Please reproduce each of the following rows word for word, keeping every line as it appears.

*INPUT FOR THIS TASK:*

▼

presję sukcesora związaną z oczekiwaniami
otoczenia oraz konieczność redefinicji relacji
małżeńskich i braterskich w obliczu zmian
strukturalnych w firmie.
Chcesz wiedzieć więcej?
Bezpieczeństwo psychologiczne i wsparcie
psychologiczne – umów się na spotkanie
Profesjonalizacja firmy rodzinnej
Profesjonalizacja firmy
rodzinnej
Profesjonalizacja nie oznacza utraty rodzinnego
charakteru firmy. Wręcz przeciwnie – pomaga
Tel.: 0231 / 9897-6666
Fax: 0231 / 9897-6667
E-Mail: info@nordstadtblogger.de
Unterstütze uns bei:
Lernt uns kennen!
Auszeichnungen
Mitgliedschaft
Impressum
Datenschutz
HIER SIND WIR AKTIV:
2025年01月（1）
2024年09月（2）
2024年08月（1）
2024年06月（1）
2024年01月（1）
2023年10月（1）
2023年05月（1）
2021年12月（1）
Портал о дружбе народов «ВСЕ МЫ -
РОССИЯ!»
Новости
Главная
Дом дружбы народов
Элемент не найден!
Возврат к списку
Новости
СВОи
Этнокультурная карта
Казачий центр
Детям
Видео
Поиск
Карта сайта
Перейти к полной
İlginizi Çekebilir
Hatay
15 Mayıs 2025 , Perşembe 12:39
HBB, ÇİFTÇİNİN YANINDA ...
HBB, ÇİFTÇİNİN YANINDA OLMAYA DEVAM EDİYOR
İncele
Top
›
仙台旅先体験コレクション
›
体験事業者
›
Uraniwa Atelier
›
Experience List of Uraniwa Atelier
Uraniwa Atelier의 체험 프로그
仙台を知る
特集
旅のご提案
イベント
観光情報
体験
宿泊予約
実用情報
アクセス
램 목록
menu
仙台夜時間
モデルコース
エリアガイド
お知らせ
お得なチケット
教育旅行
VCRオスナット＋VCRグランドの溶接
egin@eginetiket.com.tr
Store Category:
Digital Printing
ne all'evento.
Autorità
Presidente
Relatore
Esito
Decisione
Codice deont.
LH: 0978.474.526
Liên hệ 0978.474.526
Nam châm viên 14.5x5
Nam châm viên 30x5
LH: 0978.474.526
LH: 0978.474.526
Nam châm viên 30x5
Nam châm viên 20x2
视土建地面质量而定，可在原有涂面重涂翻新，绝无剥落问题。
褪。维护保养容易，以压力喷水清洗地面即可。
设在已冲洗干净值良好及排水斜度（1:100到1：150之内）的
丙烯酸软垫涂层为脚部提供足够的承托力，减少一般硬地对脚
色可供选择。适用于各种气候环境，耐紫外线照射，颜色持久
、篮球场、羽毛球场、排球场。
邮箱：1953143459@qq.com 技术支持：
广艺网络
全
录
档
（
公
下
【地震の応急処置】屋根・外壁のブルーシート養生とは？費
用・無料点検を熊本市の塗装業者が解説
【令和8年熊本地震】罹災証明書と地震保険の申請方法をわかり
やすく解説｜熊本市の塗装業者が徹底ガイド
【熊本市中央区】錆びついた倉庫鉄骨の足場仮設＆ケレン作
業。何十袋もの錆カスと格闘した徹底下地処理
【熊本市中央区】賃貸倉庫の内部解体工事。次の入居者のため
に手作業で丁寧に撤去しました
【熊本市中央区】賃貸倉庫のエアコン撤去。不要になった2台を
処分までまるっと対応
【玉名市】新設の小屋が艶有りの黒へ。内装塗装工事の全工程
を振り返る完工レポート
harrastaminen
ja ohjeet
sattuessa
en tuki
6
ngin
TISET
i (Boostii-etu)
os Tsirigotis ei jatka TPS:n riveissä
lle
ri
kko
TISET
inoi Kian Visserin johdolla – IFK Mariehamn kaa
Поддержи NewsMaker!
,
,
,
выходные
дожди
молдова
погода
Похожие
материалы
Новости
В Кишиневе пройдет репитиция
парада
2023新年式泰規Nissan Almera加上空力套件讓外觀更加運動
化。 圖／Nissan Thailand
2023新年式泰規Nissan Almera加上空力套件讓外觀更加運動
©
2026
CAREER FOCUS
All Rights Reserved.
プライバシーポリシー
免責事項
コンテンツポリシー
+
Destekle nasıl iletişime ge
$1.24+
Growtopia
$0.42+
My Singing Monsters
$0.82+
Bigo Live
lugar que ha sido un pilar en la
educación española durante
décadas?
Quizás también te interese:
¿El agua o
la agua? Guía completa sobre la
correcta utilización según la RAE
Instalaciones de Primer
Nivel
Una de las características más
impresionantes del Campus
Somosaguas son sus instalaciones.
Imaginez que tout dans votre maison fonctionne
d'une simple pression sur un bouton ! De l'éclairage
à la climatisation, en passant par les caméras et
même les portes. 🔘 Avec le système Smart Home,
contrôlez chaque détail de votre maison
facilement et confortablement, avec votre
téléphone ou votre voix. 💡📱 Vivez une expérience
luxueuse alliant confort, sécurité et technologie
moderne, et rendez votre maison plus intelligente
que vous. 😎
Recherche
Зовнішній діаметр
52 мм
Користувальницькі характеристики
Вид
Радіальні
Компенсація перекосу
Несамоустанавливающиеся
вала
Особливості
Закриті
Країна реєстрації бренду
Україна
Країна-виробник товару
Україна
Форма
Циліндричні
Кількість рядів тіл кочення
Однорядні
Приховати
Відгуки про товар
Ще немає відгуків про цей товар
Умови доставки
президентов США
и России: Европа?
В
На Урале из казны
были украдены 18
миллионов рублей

▲

*ANSWER SECTION:*
presję sukcesora związaną z oczekiwaniami
otoczenia oraz konieczność redefinicji relacji
małżeńskich i braterskich w obliczu zmian
strukturalnych w firmie.
Chcesz wiedzieć więcej?
Bezpieczeństwo psychologiczne i wsparcie
psychologiczne – umów się na spotkanie
Profesjonalizacja firmy rodzinnej
Profesjonalizacja firmy
rodzinnej
Profesjonalizacja nie oznacza utraty rodzinnego
charakteru firmy. Wręcz przeciwnie – pomaga
Tel.: 0231 / 9897-6666
Fax: 0231 / 9897-6667
E-Mail: info@nordstadtblogger.de
Unterstütze uns bei:
Lernt uns kennen!
Auszeichnungen
Mitgliedschaft
Impressum
Datenschutz
HIER SIND WIR AKTIV:
2025年01月（1）
2024年09月（2）
2024年08月（1）
2024年06月（1）
2024年01月（1）
2023年10月（1）
2023年05月（1）
2021年12月（1）
Портал о дружбе народов «ВСЕ МЫ -
РОССИЯ!»
Новости
Главная
Дом дружбы народов
Элемент не найден!
Возврат к списку
Новости
СВОи
Этнокультурная карта
Казачий центр
Детям
Видео
Поиск
Карта сайта
Перейти к полной
İlginizi Çekebilir
Hatay
15 Mayıs 2025 , Perşembe 12:39
HBB, ÇİFTÇİNİN YANINDA ...
HBB, ÇİFTÇİNİN YANINDA OLMAYA DEVAM EDİYOR
İncele
Top
›
仙台旅先体験コレクション
›
体験事業者
›
Uraniwa Atelier
›
Experience List of Uraniwa Atelier
Uraniwa Atelier의 체험 프로그
仙台を知る
特集
旅のご提案
イベント
観光情報
体験
宿泊予約
実用情報
アクセス
램 목록
menu
仙台夜時間
モデルコース
エリアガイド
お知らせ
お得なチケット
教育旅行
VCRオスナット＋VCRグランドの溶接
egin@eginetiket.com.tr
Store Category:
Digital Printing
ne all'evento.
Autorità
Presidente
Relatore
Esito
Decisione
Codice deont.
LH: 0978.474.526
Liên hệ 0978.474.526
Nam châm viên 14.5x5
Nam châm viên 30x5
LH: 0978.474.526
LH: 0978.474.526
Nam châm viên 30x5
Nam châm viên 20x2
视土建地面质量而定，可在原有涂面重涂翻新，绝无剥落问题。
褪。维护保养容易，以压力喷水清洗地面即可。
设在已冲洗干净值良好及排水斜度（1:100到1：150之内）的
丙烯酸软垫涂层为脚部提供足够的承托力，减少一般硬地对脚
色可供选择。适用于各种气候环境，耐紫外线照射，颜色持久
、篮球场、羽毛球场、排球场。
邮箱：1953143459@qq.com 技术支持：
广艺网络
全
录
档
（
公
下
【地震の応急処置】屋根・外壁のブルーシート養生とは？費
用・無料点検を熊本市の塗装業者が解説
【令和8年熊本地震】罹災証明書と地震保険の申請方法をわかり
やすく解説｜熊本市の塗装業者が徹底ガイド
【熊本市中央区】錆びついた倉庫鉄骨の足場仮設＆ケレン作
業。何十袋もの錆カスと格闘した徹底下地処理
【熊本市中央区】賃貸倉庫の内部解体工事。次の入居者のため
に手作業で丁寧に撤去しました
【熊本市中央区】賃貸倉庫のエアコン撤去。不要になった2台を
処分までまるっと対応
【玉名市】新設の小屋が艶有りの黒へ。内装塗装工事の全工程
を振り返る完工レポート
harrastaminen
ja ohjeet
sattuessa
en tuki
6
ngin
TISET
i (Boostii-etu)
os Tsirigotis ei jatka TPS:n riveissä
lle
ri
kko
TISET
inoi Kian Visserin johdolla – IFK Mariehamn kaa
Поддержи NewsMaker!
,
,
,
выходные
дожди
молдова
погода
Похожие
материалы
Новости
В Кишиневе пройдет репитиция
парада
2023新年式泰規Nissan Almera加上空力套件讓外觀更加運動
化。 圖／Nissan Thailand
2023新年式泰規Nissan Almera加上空力套件讓外觀更加運動
©
2026
CAREER FOCUS
All Rights Reserved.
プライバシーポリシー
免責事項
コンテンツポリシー
+
Destekle nasıl iletişime ge
$1.24+
Growtopia
$0.42+
My Singing Monsters
$0.82+
Bigo Live
lugar que ha sido un pilar en la
educación española durante
décadas?
Quizás también te interese:
¿El agua o
la agua? Guía completa sobre la
correcta utilización según la RAE
Instalaciones de Primer
Nivel
Una de las características más
impresionantes del Campus
Somosaguas son sus instalaciones.
Imaginez que tout dans votre maison fonctionne
d'une simple pression sur un bouton ! De l'éclairage
à la climatisation, en passant par les caméras et
même les portes. 🔘 Avec le système Smart Home,
contrôlez chaque détail de votre maison
facilement et confortablement, avec votre
téléphone ou votre voix. 💡📱 Vivez une expérience
luxueuse alliant confort, sécurité et technologie
moderne, et rendez votre maison plus intelligente
que vous. 😎
Recherche
Зовнішній діаметр
52 мм
Користувальницькі характеристики
Вид
Радіальні
Компенсація перекосу
Несамоустанавливающиеся
вала
Особливості
Закриті
Країна реєстрації бренду
Україна
Країна-виробник товару
Україна
Форма
Циліндричні
Кількість рядів тіл кочення
Однорядні
Приховати
Відгуки про товар
Ще немає відгуків про цей товар
Умови доставки
президентов США
и России: Европа?
В
На Урале из казны
были украдены 18
миллионов рублей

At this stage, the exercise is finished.